--- START ---

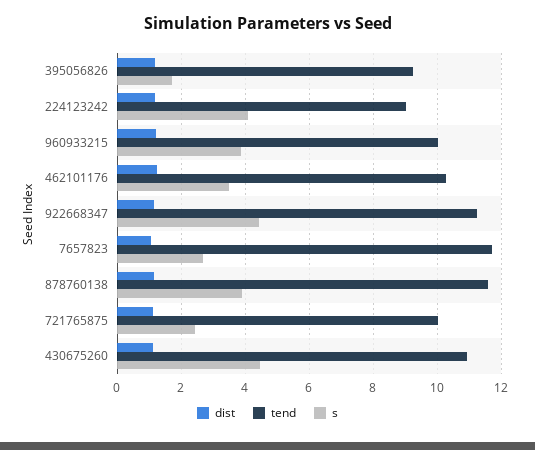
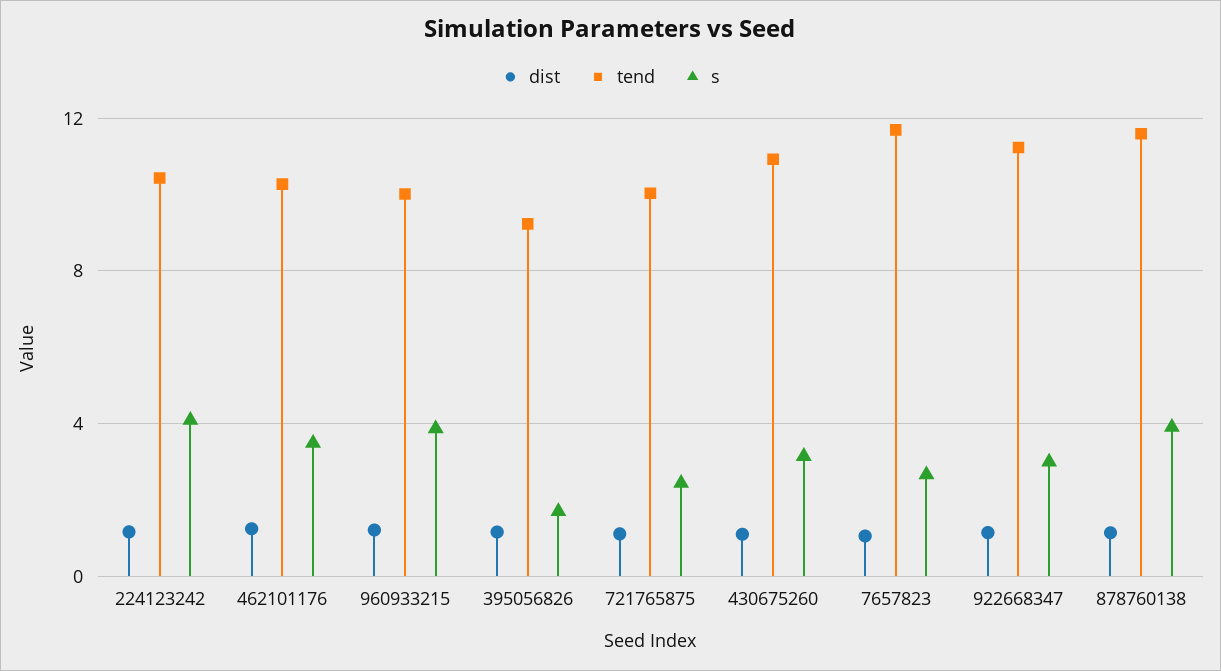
tend, 224123242: 9 -> 10.5
s, 922668347: 4.4 -> 3
s, 430675260: 4.4 -> 3

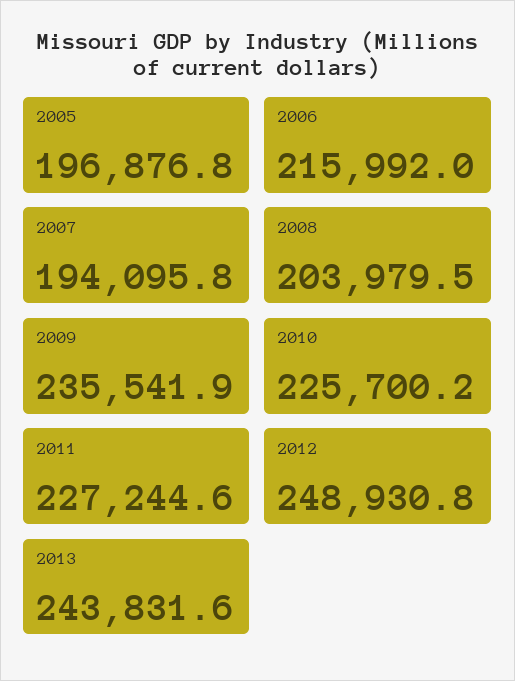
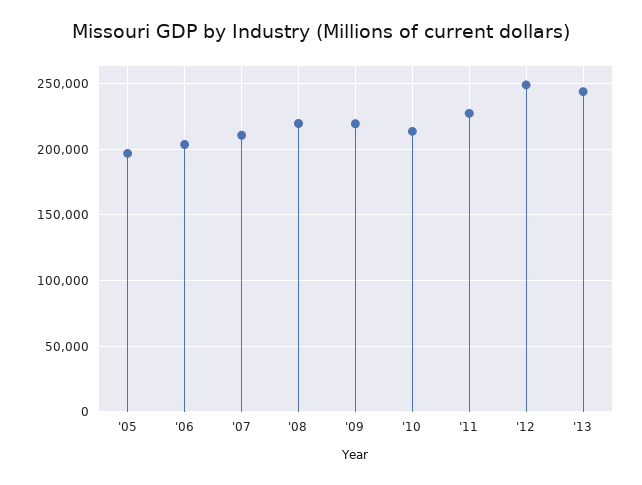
2006: 215992 -> 205000
2007: 194095.8 -> 210000
2008: 203979.5 -> 220000
2009: 235541.9 -> 220000
2010: 225700.2 -> 215000

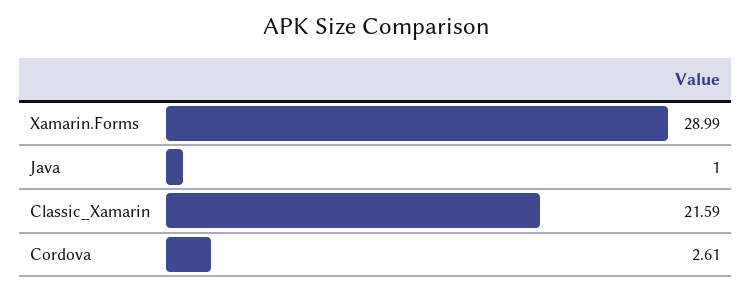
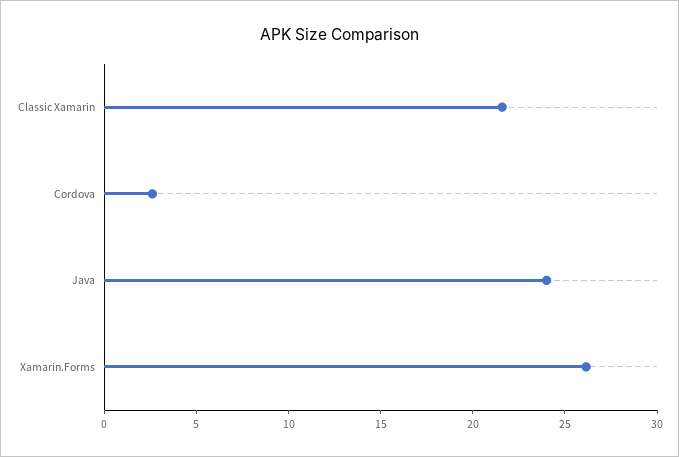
Xamarin.Forms: 28.99 -> 26
Java: 1 -> 24

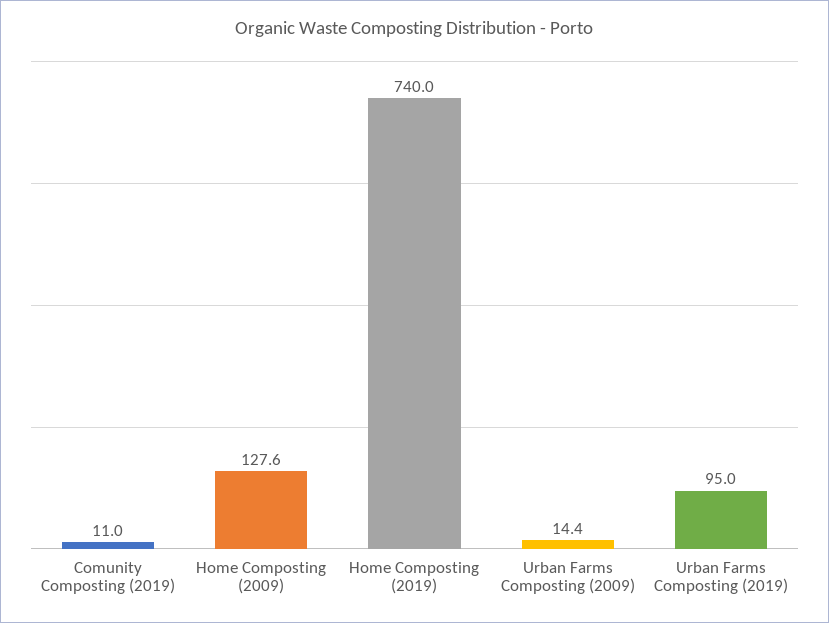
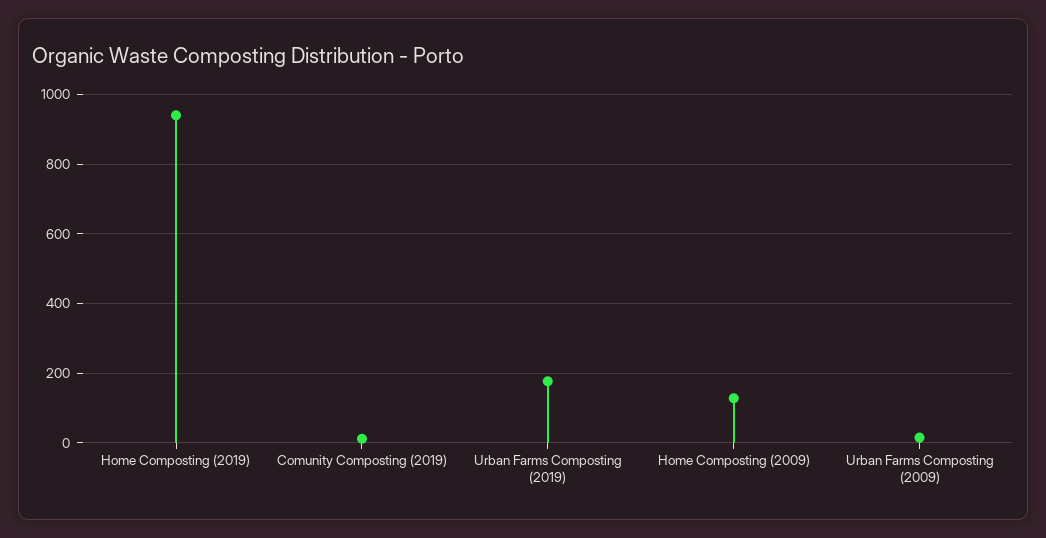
Home Composting (2019): 740 -> 940
Urban Farms Composting (2019): 95 -> 180

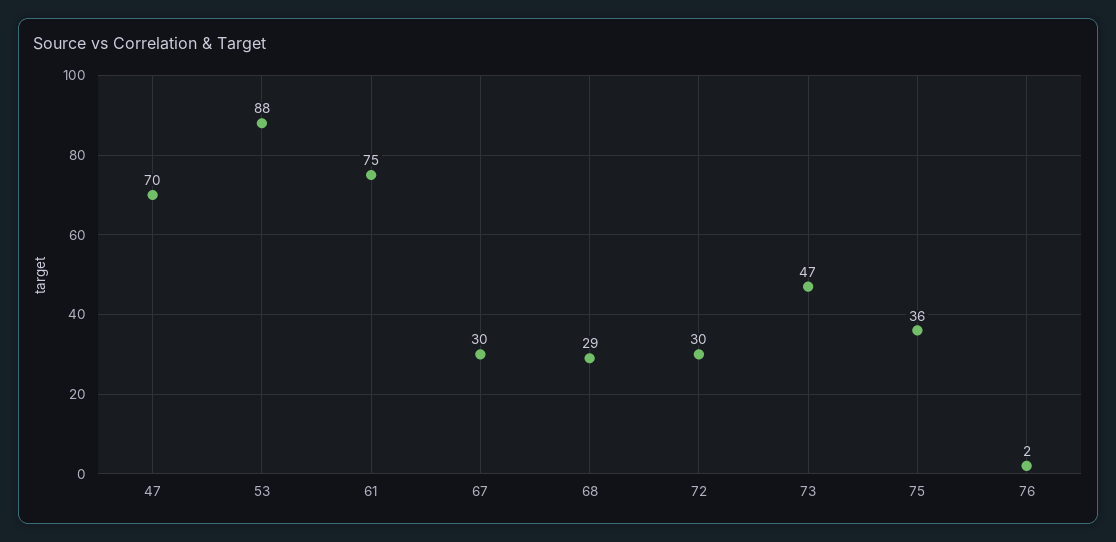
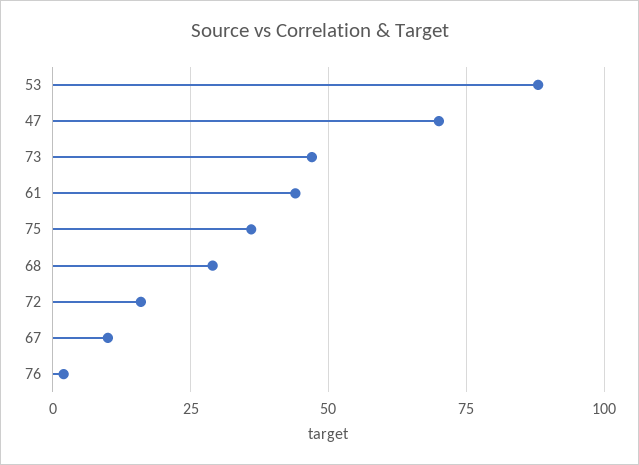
61: 75 -> 45
67: 30 -> 10
72: 30 -> 15

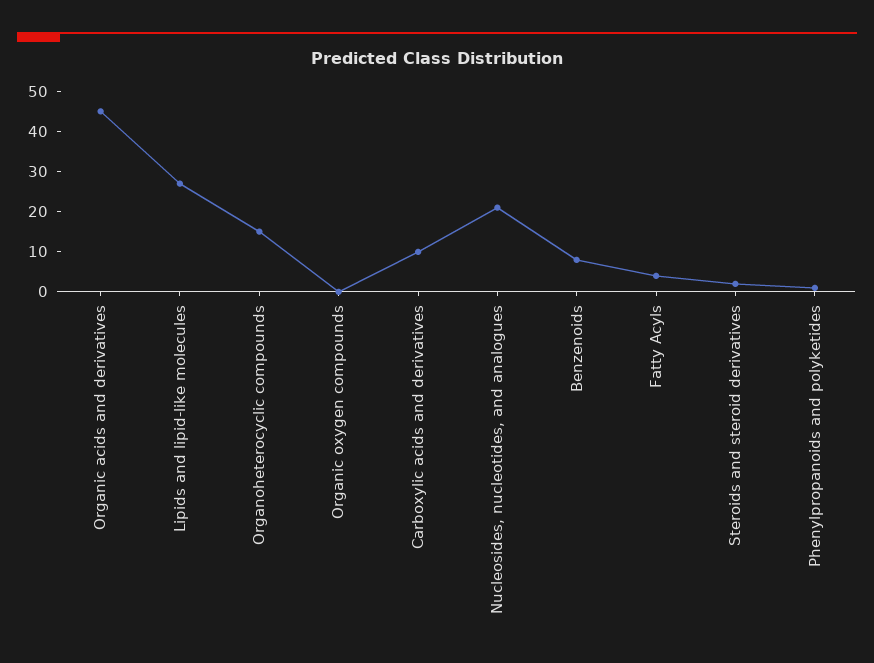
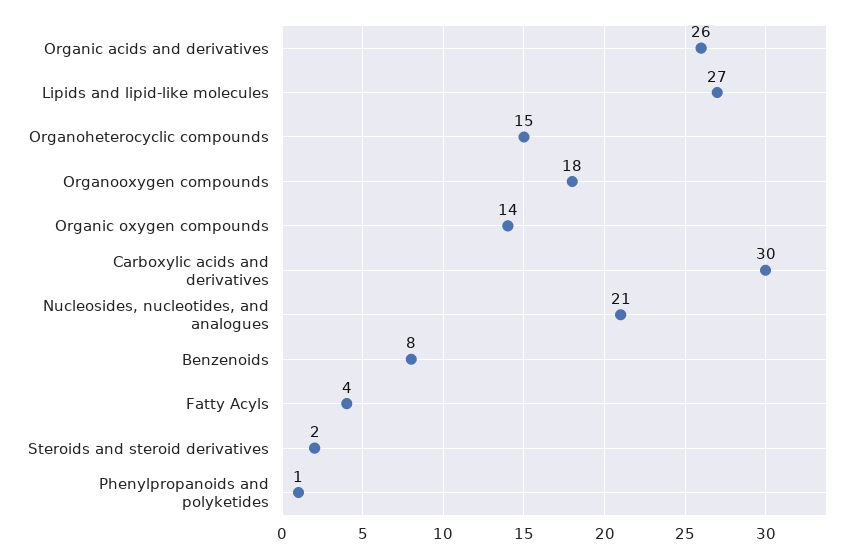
Organic acids and derivatives: 45 -> 26
Organic oxygen compounds: 0 -> 14
Carboxylic acids and derivatives: 10 -> 30
Organooxygen compounds: none -> 18

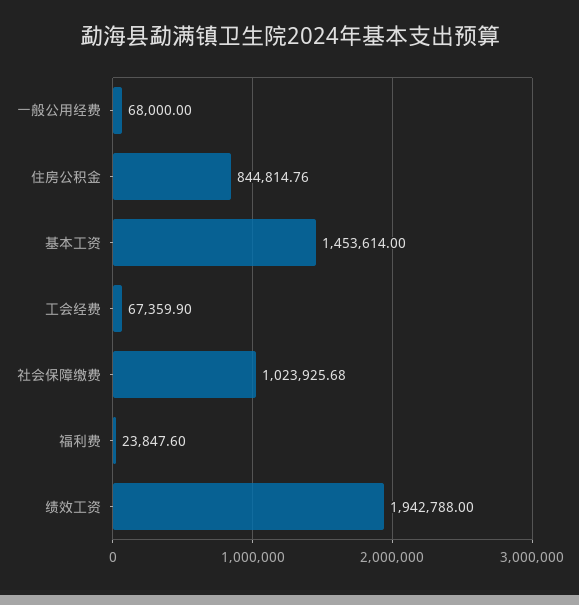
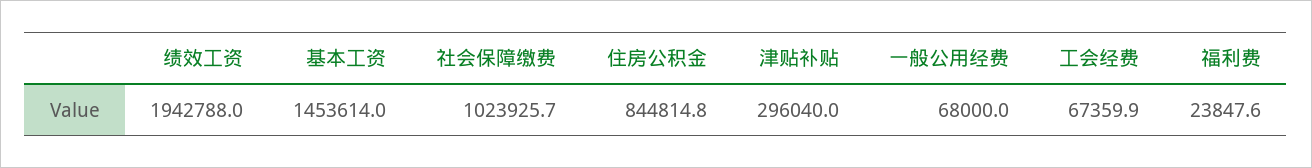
津贴补贴: none -> 296040

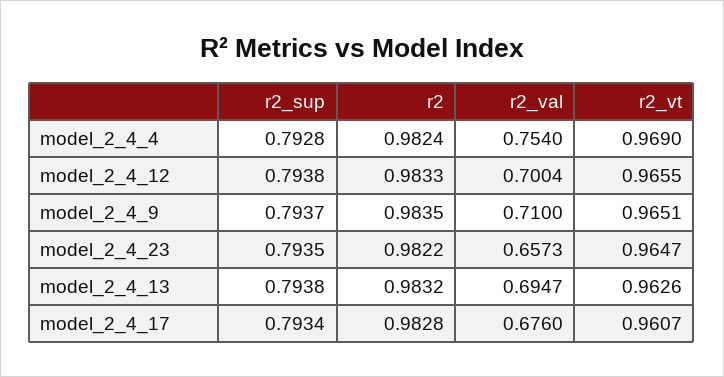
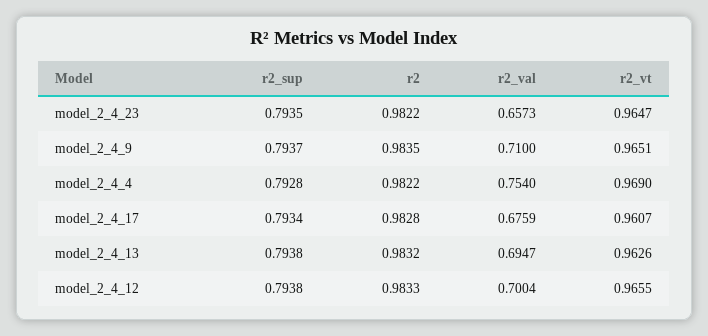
r2, model_2_4_4: 0.9824 -> 0.9822
r2_val, model_2_4_17: 0.676 -> 0.6759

--- END ---

#### Exercise description:
For your answer, write out the data exactly and drop every picture.

#### Completed exercise:
tend, 224123242: 9 -> 10.5
s, 922668347: 4.4 -> 3
s, 430675260: 4.4 -> 3

2006: 215992 -> 205000
2007: 194095.8 -> 210000
2008: 203979.5 -> 220000
2009: 235541.9 -> 220000
2010: 225700.2 -> 215000

Xamarin.Forms: 28.99 -> 26
Java: 1 -> 24

Home Composting (2019): 740 -> 940
Urban Farms Composting (2019): 95 -> 180

61: 75 -> 45
67: 30 -> 10
72: 30 -> 15

Organic acids and derivatives: 45 -> 26
Organic oxygen compounds: 0 -> 14
Carboxylic acids and derivatives: 10 -> 30
Organooxygen compounds: none -> 18

津贴补贴: none -> 296040

r2, model_2_4_4: 0.9824 -> 0.9822
r2_val, model_2_4_17: 0.676 -> 0.6759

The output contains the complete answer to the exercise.